Tuesday, April 6, 2010
Lazette Gifford, the site coordinator at Forward Motion for Writers, talks about how one of the key components to writing a novel is character evolution, the changes the character goes through as a result of situations they face. She points out how as the author, we usually know our characters inside and out like they are our own children and we see their evolution in our minds, but do we always show these changes to the reader?
If your character has lived through some life-altering event but doesn’t seem affected or changed by its impact, the reader is going to be jolted out of the story with thoughts of “as if!”. Luckily, how the character reacts is up to us. No two people are alike, and our characters can have many different reactions to the same situation.
If our characters continually respond the same way to the same problem every time, we may not have considered the vast array of potential reactions, and quite possibly will have created predictable, cardboard characters. We don’t want our readers to know exactly what is going to happen next! (Unless of course, we set up this expectation to throw in a little twist, but this needs to be done properly).
Consider how different people react to the same situation; the more dramatic the scenario, the wider the range of responses.
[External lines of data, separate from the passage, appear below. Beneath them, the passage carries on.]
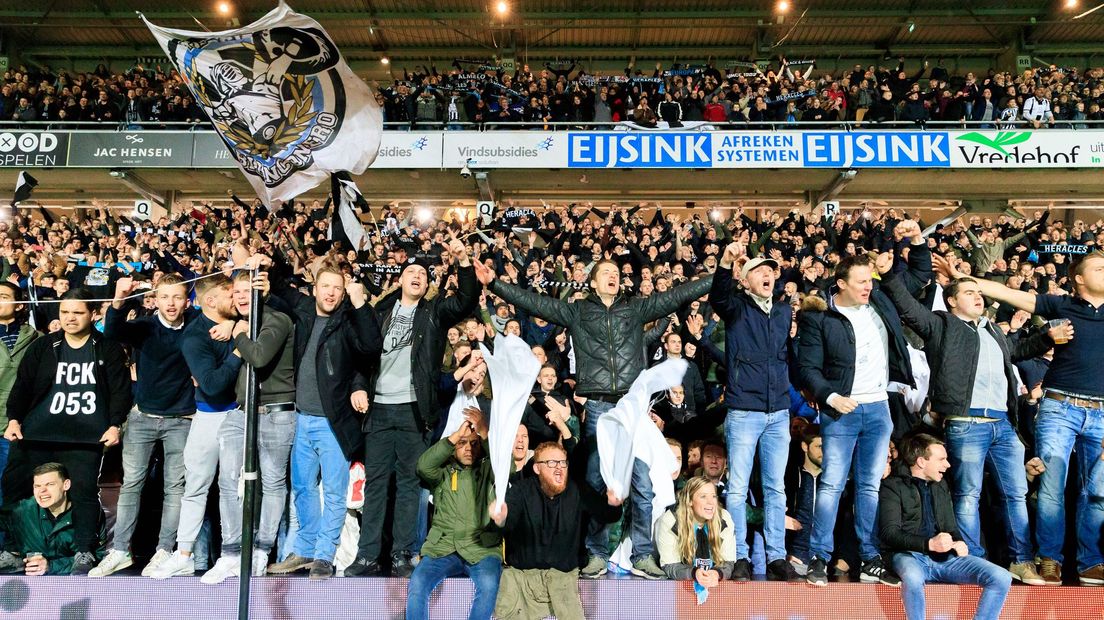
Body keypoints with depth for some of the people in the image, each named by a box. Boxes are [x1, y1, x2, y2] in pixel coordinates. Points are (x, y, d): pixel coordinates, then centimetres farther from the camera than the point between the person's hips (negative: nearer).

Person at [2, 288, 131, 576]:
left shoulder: (108, 349, 6)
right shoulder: (43, 347, 13)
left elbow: (120, 389, 2)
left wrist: (115, 424, -8)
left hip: (87, 436, -3)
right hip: (38, 433, 3)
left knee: (84, 491, -5)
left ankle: (84, 552, 7)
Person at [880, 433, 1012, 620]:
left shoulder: (941, 486, 21)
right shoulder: (893, 486, 0)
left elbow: (951, 526, 24)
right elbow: (890, 533, -9)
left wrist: (959, 543, 0)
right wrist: (929, 544, -22)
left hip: (944, 556, 6)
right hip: (909, 555, -6)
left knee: (1002, 578, -15)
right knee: (912, 578, -41)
Let’s imagine three women, happily married, with 2.5 kids and a house in the ‘burbs, when one day a fire wipes out the entire community, destroying their homes and killing their families. Let’s consider the possible reactions for each of the women:
-joins a religious group in a search for meaning
-becomes a drug addict/alcoholic
-decides to try to help others become better prepared for fire
-attempts to re-create the family she’s lost
-pretends nothing has happened/lives in state of denial
-goes home to parents in an effort to return to simpler stage of life
-creates a ritual and monument for the lost family
-helps other families who have lost their homes
The possible scenarios are endless that could come from within each of these choices. Does the woman move home with mom and dad, marry her high school sweetheart and become terrified about leaving him home alone? Would her fear eat away at their relationship, causing conflict and eventually lead to the complete erosion of their marriage?
What were the women doing during the fire? Was one in a seedy hotel with her secret lover? Did one just have a fight with her husband over the dishes? Did one forget to tell her children she loved them the last time she saw them?
Each situation gives our characters choices about how they would react. We need to consider what our characters are thinking and why they would react in one way and not another. To make our characters truly come to life for our readers we need to show how they have learned and changed along the way. Because this is the bottom line - if we want readers to come back we need to show them the inner process for the outer reaction. Have you shown this to your readers?